READING TEXT:
*** Block opens ***

The fake Jordanian virgin fleeing fantasy murderous men-folk aroused a great deal of suspicion inside Jordan, where she was unknown. A lot of her “facts” didn’t correspond to Jordanian realities.
“The concerns were initially raised inside Jordan, where the book was being held up for ridicule, because it was clearly exaggerating and falsifying facts about honor killings, which really do exist, and women’s activists were concerned about this book undermining their cause,” Knox told NPR interviewer Brooke Gladstone.
So the tips came from Jordan, cultivated as Knox replied to emails and returned phone calls.
I know the importance of tips, and the pitfalls. Having harvested a dozen and so tips a day when I was an “insider” columnist in Washington, D.C., I can attest that a tip, at best, is just the beginning. It isn’t the same as a source, like Deep Throat of the Watergate scandal.
Knox knew there wasn’t much of a story in reporting that the heart-wrenching tale of the murder of Khouri’s best friend was considered fiction in Jordan. If the story was going to amount to anything, he had to build a serious case against the fabricator.
There was a real problem with that. The Herald wouldn’t support Knox’s request to travel to Jordan to check out details.
At that point, most reporters would shrug and move on. I’ve worked in more than half a dozen newsrooms, so I know from personal experience, you don’t go your own way unless you’re some kind of superstar.
Back in the good old days of investigative reporting – in the 1970s and 80s – newspapers fielded whole teams of investigative reporters in big budget efforts to harvest a few headliner scalps.
But, with corruption being in the bloodstream of government and business, the stories kept coming and public eventually went into “yeah-sure-yawn” mode.

*** Block closes ***

WHAT THIS TASK INVOLVES: Write out the entire passage on the exposure of the faked Jordanian honor-killing book, word for word.

GIVEN ENTRIES:
*** Block opens ***

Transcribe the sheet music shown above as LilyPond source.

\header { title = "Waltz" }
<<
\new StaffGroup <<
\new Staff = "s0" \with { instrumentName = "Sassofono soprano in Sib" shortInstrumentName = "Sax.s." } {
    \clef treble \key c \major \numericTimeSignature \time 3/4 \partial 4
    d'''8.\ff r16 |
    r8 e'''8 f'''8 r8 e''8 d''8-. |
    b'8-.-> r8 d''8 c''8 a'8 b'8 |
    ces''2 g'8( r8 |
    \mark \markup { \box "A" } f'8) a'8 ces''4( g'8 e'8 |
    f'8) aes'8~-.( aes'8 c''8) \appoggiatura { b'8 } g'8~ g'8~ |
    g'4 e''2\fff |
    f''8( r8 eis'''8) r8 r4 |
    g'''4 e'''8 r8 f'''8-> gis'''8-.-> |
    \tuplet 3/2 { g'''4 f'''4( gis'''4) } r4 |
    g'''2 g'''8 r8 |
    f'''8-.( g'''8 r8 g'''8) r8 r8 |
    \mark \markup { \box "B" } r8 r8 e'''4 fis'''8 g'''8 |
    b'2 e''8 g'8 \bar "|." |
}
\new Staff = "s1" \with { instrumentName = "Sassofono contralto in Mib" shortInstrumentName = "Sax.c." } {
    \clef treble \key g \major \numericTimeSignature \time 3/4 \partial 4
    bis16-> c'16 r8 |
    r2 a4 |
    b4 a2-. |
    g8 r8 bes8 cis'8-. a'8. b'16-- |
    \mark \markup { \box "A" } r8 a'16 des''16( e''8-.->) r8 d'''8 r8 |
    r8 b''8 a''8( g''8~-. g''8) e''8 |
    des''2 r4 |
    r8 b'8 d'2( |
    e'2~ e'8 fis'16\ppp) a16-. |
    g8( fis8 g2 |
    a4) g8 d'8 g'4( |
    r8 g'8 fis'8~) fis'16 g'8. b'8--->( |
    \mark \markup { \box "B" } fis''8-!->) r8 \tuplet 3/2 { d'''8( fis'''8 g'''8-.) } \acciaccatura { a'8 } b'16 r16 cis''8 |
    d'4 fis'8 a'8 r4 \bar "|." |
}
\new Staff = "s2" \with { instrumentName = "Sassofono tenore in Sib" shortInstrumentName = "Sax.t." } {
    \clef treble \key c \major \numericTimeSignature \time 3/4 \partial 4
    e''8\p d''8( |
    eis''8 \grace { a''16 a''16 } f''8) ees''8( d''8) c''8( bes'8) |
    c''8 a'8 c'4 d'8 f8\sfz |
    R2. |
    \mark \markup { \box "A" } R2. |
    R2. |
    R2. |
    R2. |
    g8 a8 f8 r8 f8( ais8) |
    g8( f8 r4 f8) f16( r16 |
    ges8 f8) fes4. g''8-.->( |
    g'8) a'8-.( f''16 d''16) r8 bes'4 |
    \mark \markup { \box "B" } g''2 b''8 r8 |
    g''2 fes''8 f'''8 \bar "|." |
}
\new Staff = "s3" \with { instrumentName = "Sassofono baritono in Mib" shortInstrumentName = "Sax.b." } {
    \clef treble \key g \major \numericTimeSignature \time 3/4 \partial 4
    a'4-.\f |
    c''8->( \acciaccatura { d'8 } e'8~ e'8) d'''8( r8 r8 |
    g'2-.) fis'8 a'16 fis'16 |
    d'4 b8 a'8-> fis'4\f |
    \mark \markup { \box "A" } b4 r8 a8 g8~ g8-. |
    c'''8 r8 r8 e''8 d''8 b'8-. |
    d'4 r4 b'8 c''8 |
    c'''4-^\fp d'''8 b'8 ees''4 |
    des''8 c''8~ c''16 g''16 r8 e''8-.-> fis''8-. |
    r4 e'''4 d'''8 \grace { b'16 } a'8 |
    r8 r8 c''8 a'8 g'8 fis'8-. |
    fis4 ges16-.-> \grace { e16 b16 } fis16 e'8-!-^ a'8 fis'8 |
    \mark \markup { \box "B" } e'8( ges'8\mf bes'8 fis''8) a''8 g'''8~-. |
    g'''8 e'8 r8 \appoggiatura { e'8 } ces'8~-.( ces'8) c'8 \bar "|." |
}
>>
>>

*** Block closes ***

REPLY TO THE TASK:
The fake Jordanian virgin fleeing fantasy murderous men-folk aroused a great deal of suspicion inside Jordan, where she was unknown. A lot of her “facts” didn’t correspond to Jordanian realities.
“The concerns were initially raised inside Jordan, where the book was being held up for ridicule, because it was clearly exaggerating and falsifying facts about honor killings, which really do exist, and women’s activists were concerned about this book undermining their cause,” Knox told NPR interviewer Brooke Gladstone.
So the tips came from Jordan, cultivated as Knox replied to emails and returned phone calls.
I know the importance of tips, and the pitfalls. Having harvested a dozen and so tips a day when I was an “insider” columnist in Washington, D.C., I can attest that a tip, at best, is just the beginning. It isn’t the same as a source, like Deep Throat of the Watergate scandal.
Knox knew there wasn’t much of a story in reporting that the heart-wrenching tale of the murder of Khouri’s best friend was considered fiction in Jordan. If the story was going to amount to anything, he had to build a serious case against the fabricator.
There was a real problem with that. The Herald wouldn’t support Knox’s request to travel to Jordan to check out details.
At that point, most reporters would shrug and move on. I’ve worked in more than half a dozen newsrooms, so I know from personal experience, you don’t go your own way unless you’re some kind of superstar.
Back in the good old days of investigative reporting – in the 1970s and 80s – newspapers fielded whole teams of investigative reporters in big budget efforts to harvest a few headliner scalps.
But, with corruption being in the bloodstream of government and business, the stories kept coming and public eventually went into “yeah-sure-yawn” mode.